─── PROVIDED MATERIAL

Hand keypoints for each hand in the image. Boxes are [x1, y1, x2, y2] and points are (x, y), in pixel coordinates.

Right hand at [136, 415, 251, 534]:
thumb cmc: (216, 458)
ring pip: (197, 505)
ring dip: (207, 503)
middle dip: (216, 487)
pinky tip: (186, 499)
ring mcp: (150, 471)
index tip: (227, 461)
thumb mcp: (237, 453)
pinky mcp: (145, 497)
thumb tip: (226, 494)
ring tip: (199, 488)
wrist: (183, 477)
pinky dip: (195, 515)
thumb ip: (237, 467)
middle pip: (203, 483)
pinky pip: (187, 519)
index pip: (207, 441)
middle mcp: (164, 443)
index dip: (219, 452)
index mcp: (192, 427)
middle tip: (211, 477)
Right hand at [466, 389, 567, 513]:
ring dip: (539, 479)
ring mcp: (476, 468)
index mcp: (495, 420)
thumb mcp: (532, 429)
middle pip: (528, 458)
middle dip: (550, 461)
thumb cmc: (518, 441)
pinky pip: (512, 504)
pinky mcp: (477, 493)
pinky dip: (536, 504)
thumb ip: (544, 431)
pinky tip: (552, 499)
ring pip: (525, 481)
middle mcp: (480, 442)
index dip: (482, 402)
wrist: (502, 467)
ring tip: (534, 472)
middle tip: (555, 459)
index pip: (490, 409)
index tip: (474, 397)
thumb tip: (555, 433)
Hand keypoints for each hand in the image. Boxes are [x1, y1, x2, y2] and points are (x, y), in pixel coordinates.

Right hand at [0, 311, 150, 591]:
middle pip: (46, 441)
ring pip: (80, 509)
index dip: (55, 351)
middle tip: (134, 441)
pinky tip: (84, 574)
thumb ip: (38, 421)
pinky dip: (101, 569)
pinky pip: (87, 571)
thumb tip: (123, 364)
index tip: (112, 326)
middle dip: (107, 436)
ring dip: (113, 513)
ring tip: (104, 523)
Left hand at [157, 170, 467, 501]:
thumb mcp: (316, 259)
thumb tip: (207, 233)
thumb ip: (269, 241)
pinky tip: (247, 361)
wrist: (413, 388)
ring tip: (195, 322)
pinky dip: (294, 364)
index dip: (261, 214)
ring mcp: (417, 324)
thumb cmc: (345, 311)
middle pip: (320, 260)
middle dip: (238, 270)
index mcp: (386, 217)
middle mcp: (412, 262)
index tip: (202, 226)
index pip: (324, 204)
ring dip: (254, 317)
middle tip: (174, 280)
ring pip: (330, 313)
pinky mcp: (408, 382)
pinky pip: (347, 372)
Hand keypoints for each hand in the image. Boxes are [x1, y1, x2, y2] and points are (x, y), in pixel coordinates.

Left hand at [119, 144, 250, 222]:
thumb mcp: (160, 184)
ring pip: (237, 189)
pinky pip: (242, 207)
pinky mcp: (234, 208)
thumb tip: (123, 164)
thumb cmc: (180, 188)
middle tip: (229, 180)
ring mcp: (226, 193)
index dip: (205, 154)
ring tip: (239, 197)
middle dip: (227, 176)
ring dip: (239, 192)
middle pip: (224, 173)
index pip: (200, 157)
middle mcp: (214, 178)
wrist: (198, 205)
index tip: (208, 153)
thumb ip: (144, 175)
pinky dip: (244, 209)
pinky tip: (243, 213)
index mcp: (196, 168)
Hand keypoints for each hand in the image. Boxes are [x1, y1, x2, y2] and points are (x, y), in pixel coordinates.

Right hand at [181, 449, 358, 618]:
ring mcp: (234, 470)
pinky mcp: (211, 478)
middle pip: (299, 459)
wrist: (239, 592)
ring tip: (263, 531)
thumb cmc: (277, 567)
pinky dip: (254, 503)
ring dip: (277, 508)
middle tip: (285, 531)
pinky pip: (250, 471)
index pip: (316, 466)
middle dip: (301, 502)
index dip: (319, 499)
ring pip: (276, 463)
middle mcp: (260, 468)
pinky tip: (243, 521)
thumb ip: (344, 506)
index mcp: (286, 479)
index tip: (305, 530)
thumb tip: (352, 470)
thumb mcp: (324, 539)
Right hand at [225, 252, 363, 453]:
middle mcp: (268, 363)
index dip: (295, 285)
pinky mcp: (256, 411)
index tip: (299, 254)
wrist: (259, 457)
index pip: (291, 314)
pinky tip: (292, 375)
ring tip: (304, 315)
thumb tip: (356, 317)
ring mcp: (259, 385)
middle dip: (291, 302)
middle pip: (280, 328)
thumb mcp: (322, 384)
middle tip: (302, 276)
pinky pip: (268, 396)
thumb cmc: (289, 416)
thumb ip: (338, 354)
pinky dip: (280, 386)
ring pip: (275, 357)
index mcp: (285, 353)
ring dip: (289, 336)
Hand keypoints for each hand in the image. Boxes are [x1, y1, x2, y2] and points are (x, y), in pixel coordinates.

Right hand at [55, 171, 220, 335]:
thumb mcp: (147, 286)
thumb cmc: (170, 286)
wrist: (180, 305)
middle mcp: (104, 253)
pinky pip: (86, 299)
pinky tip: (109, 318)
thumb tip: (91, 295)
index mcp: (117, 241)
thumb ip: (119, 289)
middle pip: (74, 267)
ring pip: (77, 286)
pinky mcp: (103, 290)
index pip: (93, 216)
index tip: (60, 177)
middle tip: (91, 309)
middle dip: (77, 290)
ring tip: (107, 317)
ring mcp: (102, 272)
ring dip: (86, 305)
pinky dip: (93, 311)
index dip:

──────

REQUIRED WORK: Starting at the line that contains "index pip: (93, 216)", transcribe every line through the last line of the entries above, exactly, and nothing else.

EXPECTED ANSWER:
index pip: (93, 216)
index tip: (60, 177)
middle tip: (91, 309)
middle dip: (77, 290)
ring tip: (107, 317)
ring mcp: (102, 272)
ring dip: (86, 305)
pinky dip: (93, 311)
index dip:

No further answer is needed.